The expected output is every line below, reproduced exactly.

■ ■ ■ ■ ■ ■ ■

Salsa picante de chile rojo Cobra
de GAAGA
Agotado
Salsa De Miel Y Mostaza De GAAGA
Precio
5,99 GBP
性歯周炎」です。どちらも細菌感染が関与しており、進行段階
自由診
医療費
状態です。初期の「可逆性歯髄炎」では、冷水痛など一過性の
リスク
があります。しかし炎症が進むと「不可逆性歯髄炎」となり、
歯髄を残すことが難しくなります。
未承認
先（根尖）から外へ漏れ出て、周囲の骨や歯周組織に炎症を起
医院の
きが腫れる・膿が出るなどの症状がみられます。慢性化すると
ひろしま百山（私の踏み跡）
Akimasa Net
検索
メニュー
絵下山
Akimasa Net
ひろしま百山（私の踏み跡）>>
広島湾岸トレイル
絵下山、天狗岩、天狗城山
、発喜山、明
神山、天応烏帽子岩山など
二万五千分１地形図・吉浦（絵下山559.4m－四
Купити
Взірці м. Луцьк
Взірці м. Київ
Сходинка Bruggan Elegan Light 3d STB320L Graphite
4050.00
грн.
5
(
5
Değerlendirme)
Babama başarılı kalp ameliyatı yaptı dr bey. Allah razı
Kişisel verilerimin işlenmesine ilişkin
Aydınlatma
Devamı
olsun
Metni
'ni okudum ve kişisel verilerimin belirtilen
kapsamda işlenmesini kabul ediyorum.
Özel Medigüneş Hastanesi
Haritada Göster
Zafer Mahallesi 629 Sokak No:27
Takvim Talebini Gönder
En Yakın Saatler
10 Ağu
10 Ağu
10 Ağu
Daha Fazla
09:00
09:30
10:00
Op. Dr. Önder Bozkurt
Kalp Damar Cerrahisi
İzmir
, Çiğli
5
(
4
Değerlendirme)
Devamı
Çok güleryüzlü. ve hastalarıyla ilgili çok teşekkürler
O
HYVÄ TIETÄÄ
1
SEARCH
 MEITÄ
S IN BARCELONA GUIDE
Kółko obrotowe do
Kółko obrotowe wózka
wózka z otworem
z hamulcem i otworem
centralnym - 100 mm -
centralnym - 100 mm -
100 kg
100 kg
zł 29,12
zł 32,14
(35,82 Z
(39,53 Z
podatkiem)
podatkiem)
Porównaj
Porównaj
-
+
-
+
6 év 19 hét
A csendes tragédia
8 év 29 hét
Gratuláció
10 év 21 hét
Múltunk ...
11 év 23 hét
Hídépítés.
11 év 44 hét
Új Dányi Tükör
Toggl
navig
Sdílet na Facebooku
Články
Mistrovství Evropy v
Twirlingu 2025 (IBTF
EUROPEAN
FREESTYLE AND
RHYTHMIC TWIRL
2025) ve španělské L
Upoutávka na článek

■ ■ ■ ■ ■ ■ ■

**Written reply**.
Salsa picante de chile rojo Cobra
de GAAGA
Agotado
Salsa De Miel Y Mostaza De GAAGA
Precio
5,99 GBP
性歯周炎」です。どちらも細菌感染が関与しており、進行段階
自由診
医療費
状態です。初期の「可逆性歯髄炎」では、冷水痛など一過性の
リスク
があります。しかし炎症が進むと「不可逆性歯髄炎」となり、
歯髄を残すことが難しくなります。
未承認
先（根尖）から外へ漏れ出て、周囲の骨や歯周組織に炎症を起
医院の
きが腫れる・膿が出るなどの症状がみられます。慢性化すると
ひろしま百山（私の踏み跡）
Akimasa Net
検索
メニュー
絵下山
Akimasa Net
ひろしま百山（私の踏み跡）>>
広島湾岸トレイル
絵下山、天狗岩、天狗城山
、発喜山、明
神山、天応烏帽子岩山など
二万五千分１地形図・吉浦（絵下山559.4m－四
Купити
Взірці м. Луцьк
Взірці м. Київ
Сходинка Bruggan Elegan Light 3d STB320L Graphite
4050.00
грн.
5
(
5
Değerlendirme)
Babama başarılı kalp ameliyatı yaptı dr bey. Allah razı
Kişisel verilerimin işlenmesine ilişkin
Aydınlatma
Devamı
olsun
Metni
'ni okudum ve kişisel verilerimin belirtilen
kapsamda işlenmesini kabul ediyorum.
Özel Medigüneş Hastanesi
Haritada Göster
Zafer Mahallesi 629 Sokak No:27
Takvim Talebini Gönder
En Yakın Saatler
10 Ağu
10 Ağu
10 Ağu
Daha Fazla
09:00
09:30
10:00
Op. Dr. Önder Bozkurt
Kalp Damar Cerrahisi
İzmir
, Çiğli
5
(
4
Değerlendirme)
Devamı
Çok güleryüzlü. ve hastalarıyla ilgili çok teşekkürler
O
HYVÄ TIETÄÄ
1
SEARCH
 MEITÄ
S IN BARCELONA GUIDE
Kółko obrotowe do
Kółko obrotowe wózka
wózka z otworem
z hamulcem i otworem
centralnym - 100 mm -
centralnym - 100 mm -
100 kg
100 kg
zł 29,12
zł 32,14
(35,82 Z
(39,53 Z
podatkiem)
podatkiem)
Porównaj
Porównaj
-
+
-
+
6 év 19 hét
A csendes tragédia
8 év 29 hét
Gratuláció
10 év 21 hét
Múltunk ...
11 év 23 hét
Hídépítés.
11 év 44 hét
Új Dányi Tükör
Toggl
navig
Sdílet na Facebooku
Články
Mistrovství Evropy v
Twirlingu 2025 (IBTF
EUROPEAN
FREESTYLE AND
RHYTHMIC TWIRL
2025) ve španělské L
Upoutávka na článek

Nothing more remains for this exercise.